DATA SUPPLIED
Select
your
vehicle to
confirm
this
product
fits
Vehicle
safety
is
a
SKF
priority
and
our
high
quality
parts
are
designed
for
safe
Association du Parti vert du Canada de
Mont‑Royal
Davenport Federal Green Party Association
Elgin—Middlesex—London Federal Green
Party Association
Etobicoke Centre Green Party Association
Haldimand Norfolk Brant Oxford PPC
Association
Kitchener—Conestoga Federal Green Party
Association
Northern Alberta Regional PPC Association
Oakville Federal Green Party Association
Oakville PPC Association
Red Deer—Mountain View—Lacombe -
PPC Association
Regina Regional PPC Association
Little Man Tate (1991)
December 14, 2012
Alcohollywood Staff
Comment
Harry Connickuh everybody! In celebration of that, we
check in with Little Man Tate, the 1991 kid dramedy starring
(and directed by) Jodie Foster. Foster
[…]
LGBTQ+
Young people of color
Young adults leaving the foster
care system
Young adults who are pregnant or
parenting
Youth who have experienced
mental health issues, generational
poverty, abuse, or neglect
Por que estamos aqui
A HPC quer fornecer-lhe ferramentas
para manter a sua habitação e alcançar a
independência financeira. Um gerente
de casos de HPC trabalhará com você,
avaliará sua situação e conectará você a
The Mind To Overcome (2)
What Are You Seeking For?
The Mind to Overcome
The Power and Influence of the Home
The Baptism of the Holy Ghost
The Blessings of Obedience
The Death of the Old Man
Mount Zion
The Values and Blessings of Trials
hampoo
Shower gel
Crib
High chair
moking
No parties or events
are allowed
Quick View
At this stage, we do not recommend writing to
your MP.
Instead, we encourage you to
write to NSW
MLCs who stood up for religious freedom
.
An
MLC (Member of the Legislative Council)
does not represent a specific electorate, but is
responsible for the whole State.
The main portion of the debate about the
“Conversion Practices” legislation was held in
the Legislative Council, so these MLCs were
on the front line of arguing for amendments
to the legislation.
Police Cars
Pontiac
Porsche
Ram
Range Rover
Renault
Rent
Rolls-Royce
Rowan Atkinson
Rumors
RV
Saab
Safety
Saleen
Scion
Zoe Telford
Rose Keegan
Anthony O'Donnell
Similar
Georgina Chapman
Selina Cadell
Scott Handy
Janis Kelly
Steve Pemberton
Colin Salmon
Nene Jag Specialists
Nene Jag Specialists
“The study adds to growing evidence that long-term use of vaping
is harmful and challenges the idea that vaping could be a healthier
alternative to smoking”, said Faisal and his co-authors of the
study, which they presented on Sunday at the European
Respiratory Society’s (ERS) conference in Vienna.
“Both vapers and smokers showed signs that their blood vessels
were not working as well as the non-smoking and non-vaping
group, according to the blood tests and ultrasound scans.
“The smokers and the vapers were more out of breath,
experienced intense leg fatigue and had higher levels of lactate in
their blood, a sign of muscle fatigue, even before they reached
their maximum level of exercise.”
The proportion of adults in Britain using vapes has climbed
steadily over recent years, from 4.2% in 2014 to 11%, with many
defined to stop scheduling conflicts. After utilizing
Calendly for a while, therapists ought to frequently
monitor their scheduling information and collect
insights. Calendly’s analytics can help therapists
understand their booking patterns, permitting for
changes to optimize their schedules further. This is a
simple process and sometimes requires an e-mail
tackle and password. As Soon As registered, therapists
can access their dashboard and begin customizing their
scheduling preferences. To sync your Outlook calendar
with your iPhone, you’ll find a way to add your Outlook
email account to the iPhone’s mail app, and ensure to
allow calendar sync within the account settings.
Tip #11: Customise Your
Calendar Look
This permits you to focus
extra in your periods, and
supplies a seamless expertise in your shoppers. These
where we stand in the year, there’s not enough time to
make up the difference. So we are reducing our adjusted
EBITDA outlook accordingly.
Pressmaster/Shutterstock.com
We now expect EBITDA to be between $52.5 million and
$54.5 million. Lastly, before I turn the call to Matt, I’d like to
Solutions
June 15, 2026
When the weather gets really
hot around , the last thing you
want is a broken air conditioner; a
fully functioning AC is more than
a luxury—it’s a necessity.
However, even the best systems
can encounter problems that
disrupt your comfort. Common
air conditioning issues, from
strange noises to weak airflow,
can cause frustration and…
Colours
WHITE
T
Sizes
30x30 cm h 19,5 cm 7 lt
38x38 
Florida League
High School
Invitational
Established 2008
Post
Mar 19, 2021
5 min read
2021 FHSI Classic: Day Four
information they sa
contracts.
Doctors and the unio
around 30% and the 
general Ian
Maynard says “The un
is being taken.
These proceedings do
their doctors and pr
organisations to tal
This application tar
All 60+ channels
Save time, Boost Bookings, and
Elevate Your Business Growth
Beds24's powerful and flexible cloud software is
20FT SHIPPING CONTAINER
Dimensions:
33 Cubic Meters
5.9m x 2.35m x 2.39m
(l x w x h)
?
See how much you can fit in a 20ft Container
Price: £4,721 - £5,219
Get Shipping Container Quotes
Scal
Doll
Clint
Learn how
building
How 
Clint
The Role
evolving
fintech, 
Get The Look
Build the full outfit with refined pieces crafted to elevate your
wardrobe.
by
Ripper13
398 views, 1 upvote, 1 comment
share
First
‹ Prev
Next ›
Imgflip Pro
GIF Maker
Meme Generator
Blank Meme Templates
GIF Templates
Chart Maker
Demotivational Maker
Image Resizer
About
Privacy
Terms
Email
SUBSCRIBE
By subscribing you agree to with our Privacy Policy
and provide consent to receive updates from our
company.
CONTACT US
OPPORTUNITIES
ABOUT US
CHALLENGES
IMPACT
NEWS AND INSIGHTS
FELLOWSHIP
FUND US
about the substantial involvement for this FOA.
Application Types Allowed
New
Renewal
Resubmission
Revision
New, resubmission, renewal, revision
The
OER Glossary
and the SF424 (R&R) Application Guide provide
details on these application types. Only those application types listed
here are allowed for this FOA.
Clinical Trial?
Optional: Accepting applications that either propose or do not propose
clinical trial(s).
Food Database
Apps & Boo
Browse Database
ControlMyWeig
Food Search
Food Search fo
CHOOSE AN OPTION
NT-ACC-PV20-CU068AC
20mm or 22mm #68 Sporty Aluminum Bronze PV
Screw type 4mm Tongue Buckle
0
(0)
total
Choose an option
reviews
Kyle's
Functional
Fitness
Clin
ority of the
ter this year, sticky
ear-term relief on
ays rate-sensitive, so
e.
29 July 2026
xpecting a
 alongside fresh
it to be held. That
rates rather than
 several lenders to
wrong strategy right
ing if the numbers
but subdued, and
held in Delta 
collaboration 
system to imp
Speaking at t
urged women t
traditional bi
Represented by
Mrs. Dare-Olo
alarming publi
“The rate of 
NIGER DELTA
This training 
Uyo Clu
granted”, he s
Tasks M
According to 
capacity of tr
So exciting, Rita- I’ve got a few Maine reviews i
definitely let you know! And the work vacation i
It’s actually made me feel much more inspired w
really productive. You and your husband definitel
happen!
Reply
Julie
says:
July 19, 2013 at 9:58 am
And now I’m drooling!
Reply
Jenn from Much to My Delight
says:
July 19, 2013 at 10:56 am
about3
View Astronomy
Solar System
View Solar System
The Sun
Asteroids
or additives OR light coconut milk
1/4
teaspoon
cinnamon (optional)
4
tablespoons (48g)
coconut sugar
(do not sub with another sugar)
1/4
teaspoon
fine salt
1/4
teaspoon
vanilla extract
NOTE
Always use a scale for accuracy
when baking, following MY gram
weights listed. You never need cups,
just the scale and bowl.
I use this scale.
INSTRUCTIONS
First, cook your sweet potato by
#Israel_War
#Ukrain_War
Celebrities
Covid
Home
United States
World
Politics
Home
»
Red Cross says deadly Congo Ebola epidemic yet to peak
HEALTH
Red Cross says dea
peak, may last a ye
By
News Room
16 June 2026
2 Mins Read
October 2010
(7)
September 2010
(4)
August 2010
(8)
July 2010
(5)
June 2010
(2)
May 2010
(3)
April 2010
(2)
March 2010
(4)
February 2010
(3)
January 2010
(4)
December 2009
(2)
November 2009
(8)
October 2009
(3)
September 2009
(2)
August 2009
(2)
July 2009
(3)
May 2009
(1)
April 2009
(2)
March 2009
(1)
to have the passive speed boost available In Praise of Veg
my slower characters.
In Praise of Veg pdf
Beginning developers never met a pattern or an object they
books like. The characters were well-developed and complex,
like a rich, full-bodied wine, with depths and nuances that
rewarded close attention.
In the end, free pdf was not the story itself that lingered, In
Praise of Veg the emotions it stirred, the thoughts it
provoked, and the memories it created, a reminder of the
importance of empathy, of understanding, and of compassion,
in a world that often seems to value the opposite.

EXERCISE AIM
Reproduce the lines of the records above, from the very first line through the line containing "Oakville PPC Association", inclusive.

EXERCISE OUTPUT
Select
your
vehicle to
confirm
this
product
fits
Vehicle
safety
is
a
SKF
priority
and
our
high
quality
parts
are
designed
for
safe
Association du Parti vert du Canada de
Mont‑Royal
Davenport Federal Green Party Association
Elgin—Middlesex—London Federal Green
Party Association
Etobicoke Centre Green Party Association
Haldimand Norfolk Brant Oxford PPC
Association
Kitchener—Conestoga Federal Green Party
Association
Northern Alberta Regional PPC Association
Oakville Federal Green Party Association
Oakville PPC Association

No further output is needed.